The file final.goldstd.tsv.txt contains gold standard correct passages, along with topicid and aspect MeSH terms, in this format:
<topicid> <pubmedid> <offset> <length> <MeSH aspects, separated by '|' characters>
The file trec2006.raw.relevance.tsv.txt contains the raw relevance judgements conducted for the pooled maximal length spans. The fields are tab separated and in this order:
<topicid> <pubmedid> <offset> <length> <spanid> <relevance>

Evaluation Tools

Listed below are the programs we developed, who was the lead programmer, and what each does. All programs are written in Python. Most people will be interested in the program that takes the relevance judgments (qrels) and allows calculation of MAP for passages, aspects, and documents. The qrels are in the file final.goldstd.tsv.txt in this direcotry, while the program that take a submission file and qrels to generate results is trecgen2006_score.py and is described below.

1. checkrun.py [path to submitted run] > STDOUT

(Hari Krishna Rekapalli, OHSU)
This program checks a submitted run file for the appropriate syntax and format, including the following:
A message "OK", or "ERROR at line nn" is printed.

2. poolspans.py [directory of submitted run files] [path to legalspans file] [pool size] > STDOUT

(Hari Krishna Rekapalli, OHSU)
This program takes the submitted checked runs and the legal spans file produces a set of pooled spans of the given pool size for each topic.

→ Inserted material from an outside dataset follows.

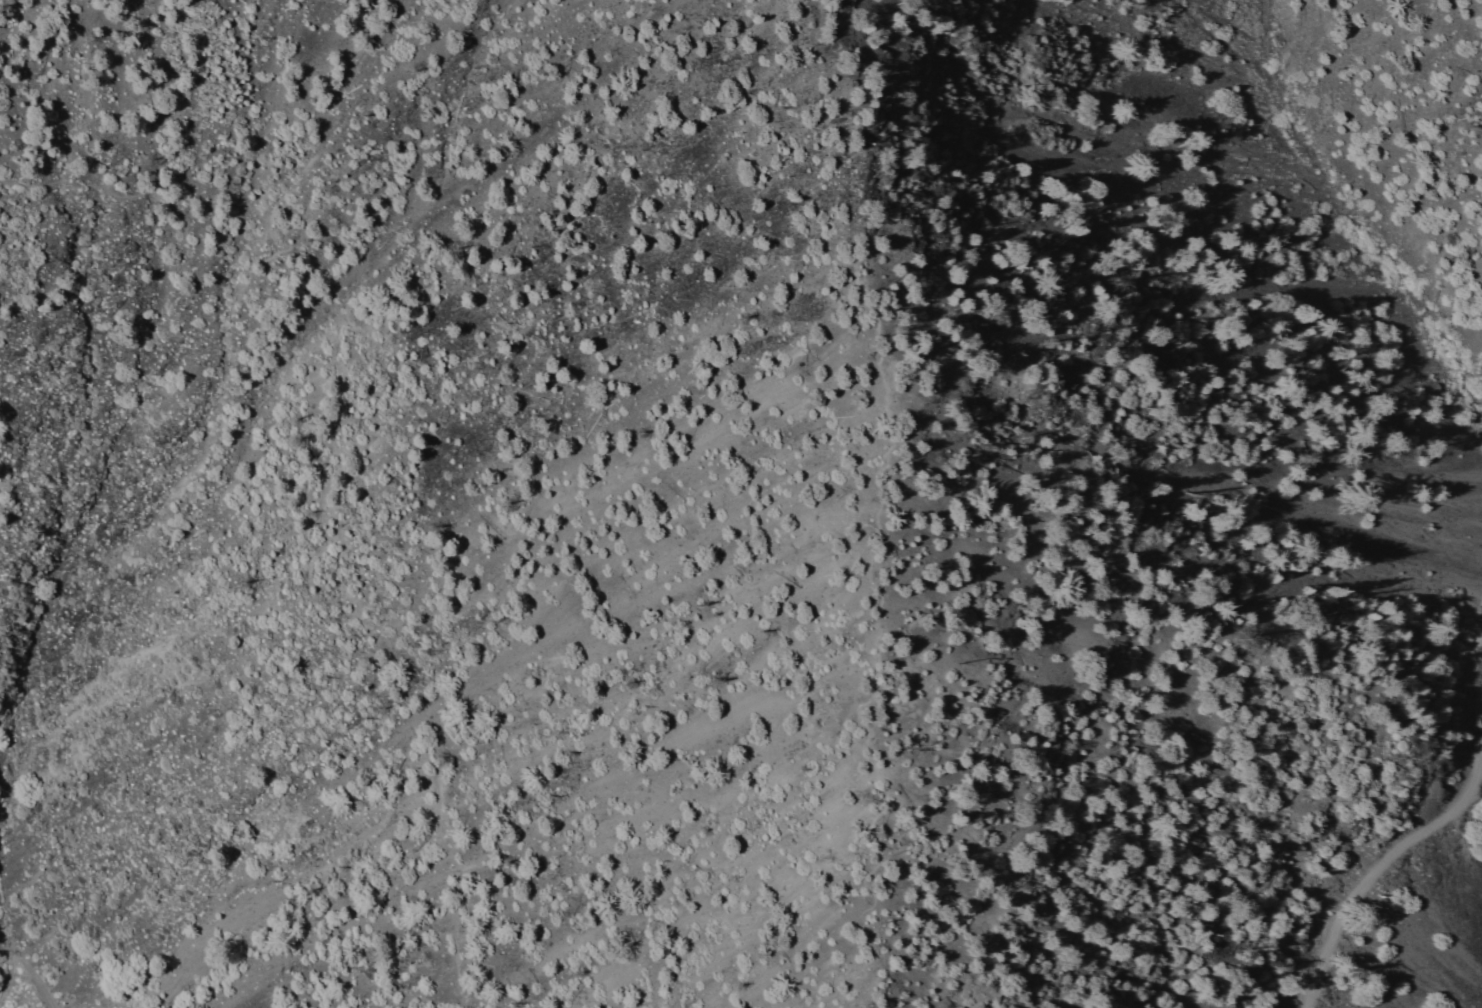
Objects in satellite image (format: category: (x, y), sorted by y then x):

The output is written to STDOUT, each line describing a span entered into the pool and the associated topic, in this tab-separated format:
<topicid> <pubmedid> <offset> <length>

3. makeforms.py [pooled spans file] [topics file] [directory of plaintext span contents] > STDOUT

(Aaron Cohen, OHSU)
This program takes the pooled spans file and creates a judging form that includes the pooled passage identifiers, the topics and the plain text content of the spans.

4. makegoldstd.py [completed judging forms] [path to legalspans file] [path to zipped html files] > STDOUT

(Aaron Cohen, OHSU)
This program takes one or more completed judging forms (as a glob expression), the legal spans file, and the path to the original zipped html full text files.
The output is a list of gold standard correct passages, along with topicid and aspect MeSH terms, in this format:
<topicid> <pubmedid> <offset> <length> <MeSH aspects, separated by '|' characters>

5. cleangoldstd.py > STDOUT

(Aaron Cohen, OHSU)
This program normalizes the MeSH terms assigned by relevance judges.

6. trecgen2006_score.py [gold standard file] [submission file] > STDOUT

(Aaron Cohen and Hari Krishna Rekapalli, OHSU)
This program takes the gold standard file generated above and a submitted entry file and computes and outputs the run scores as defined in the TREC 2006 Genomics track protocol page: passage, aspect, and document performance measures. Rank and score fields will be ignored.